Would it have been a big deal for the Jew "not" to see the word covenant in
a passage yet understand covenant is in the passage? No, because the
narrative is conveying the understanding of covenant without using the word
(anytime we read God saying "I will" we can be virtually certain that some
kind of covenant is in play... which btw, is why it is interesting that the
king of tyre is using "I will" against God. This obviously doesn't answer
all of the questions... it's just an example of what Jews would have "heard"
in a narrative).
> Most of the time the Apostle who walked with Christ had no understanding
> of what He was saying, do you really believe >that all the OT writers
> fully understood all the pictures, types,and prophecies their writings
> inferred?
Fully understood? Of course not. They didn't know the specifics because
they were in shadow. But they did know a lot more than we give them credit
for. And they certainly understood inherent to all special revelation is
the Messiah. These were writers in the line of the seed of the woman
projecting forward in the historical narrative the seed of the woman. Which
is *why* we're not imposing anything to the text that isn't already there.

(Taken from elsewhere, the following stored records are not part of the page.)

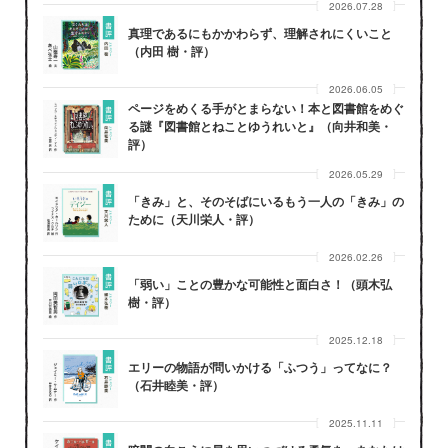
2026.07.28
真理であるにもかかわらず、理解されにくいこと
（内田 樹・評）
2026.06.05
ページをめくる手がとまらない！本と図書館をめぐ
る謎『図書館とねことゆうれいと』（向井和美・
評）
2026.05.29
「きみ」と、そのそばにいるもう一人の「きみ」の
ために（天川栄人・評）
2026.02.26
「弱い」ことの豊かな可能性と面白さ！（頭木弘
樹・評）
2025.12.18
エリーの物語が問いかける「ふつう」ってなに？
（石井睦美・評）
2025.11.11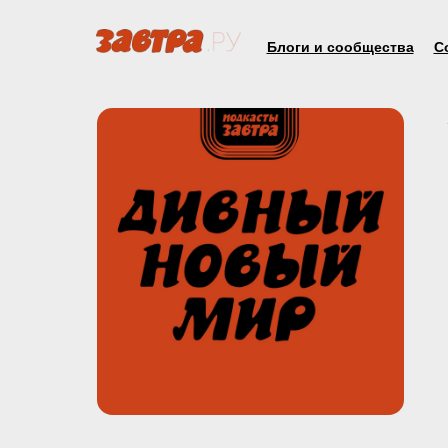
Блоги и сообщества
С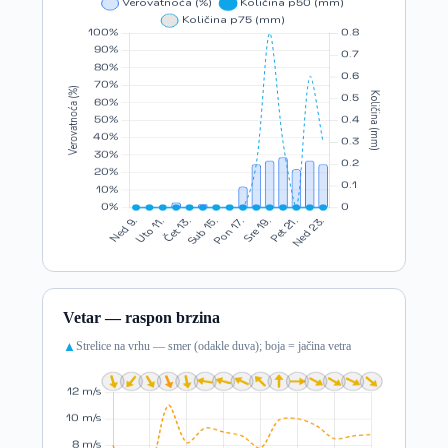
Vetar — raspon brzina
Strelice na vrhu — smer (odakle duva); boja = jačina vetra
▲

Redemption is the reason for the revelation.. and the Messiah is the object
of that revelation. Always. Without the Messiah, there's no purpose for
the revelation.
>Or was it more of a matter of progressive revelation with each one adding
>another part? Even Paul stated we know in >part...

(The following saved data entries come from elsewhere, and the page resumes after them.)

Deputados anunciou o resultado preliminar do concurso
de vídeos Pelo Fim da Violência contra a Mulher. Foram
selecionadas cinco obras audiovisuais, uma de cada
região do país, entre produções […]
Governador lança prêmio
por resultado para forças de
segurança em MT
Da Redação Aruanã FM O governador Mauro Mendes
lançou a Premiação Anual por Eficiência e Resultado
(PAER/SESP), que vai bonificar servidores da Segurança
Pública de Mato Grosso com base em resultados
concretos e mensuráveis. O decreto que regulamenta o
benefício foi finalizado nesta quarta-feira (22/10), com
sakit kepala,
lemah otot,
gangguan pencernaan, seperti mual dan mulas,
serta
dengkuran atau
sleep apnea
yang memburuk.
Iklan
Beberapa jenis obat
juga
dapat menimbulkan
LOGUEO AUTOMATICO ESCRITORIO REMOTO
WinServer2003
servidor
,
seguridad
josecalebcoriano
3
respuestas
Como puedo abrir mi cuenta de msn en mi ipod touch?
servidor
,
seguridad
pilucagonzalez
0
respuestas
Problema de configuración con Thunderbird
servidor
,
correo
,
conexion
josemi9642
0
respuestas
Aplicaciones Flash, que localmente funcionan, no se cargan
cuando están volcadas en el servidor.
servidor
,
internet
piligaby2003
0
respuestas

Correct. Again, think of the dark room that is slowly gaining more light.
Nothing in the room has changed. It's just we see things a little more
clearly as the light enters the room. And that room is still gaining
light... hence Paul's statement.
> I have been told repeatedly that baptism replaces circumsion as the sign
> of the covenant and this is found by inference in >Colossians. Are you
> saying that this is what God is telling us since inferece affirms it?
Well, no... not necessarily. I still haven't come to place where I could
affirm baptism as THE sign... I tend to think of the inner circumcision as
the sign (since it is using the same word as the sign of the OC)... if
anything, baptism might be a sign of the sign of the reality (union in
Christ is the reality). But the problem with paedobaptists isn't the use of
inference, it's the use of inference rightly. I know it gets complicated at
this point and I'm running short on time for now. The Westminster
Confession speaks of good and necessary consequence. The irony is that
their understanding of infant baptism is neither a good or necessary
inference/consequence. They have a ton of assumptions being place on top of
other assumptions. We saw this in a recent discussion on the rtdisc list.
Peal one layer off and there's another layer of assumptions. While we both
bring assumptions to the table, IMHO, our assumptions are stronger and are
more justified by better rightly dividing.
anyhow... now i'm rambling. hope this helps.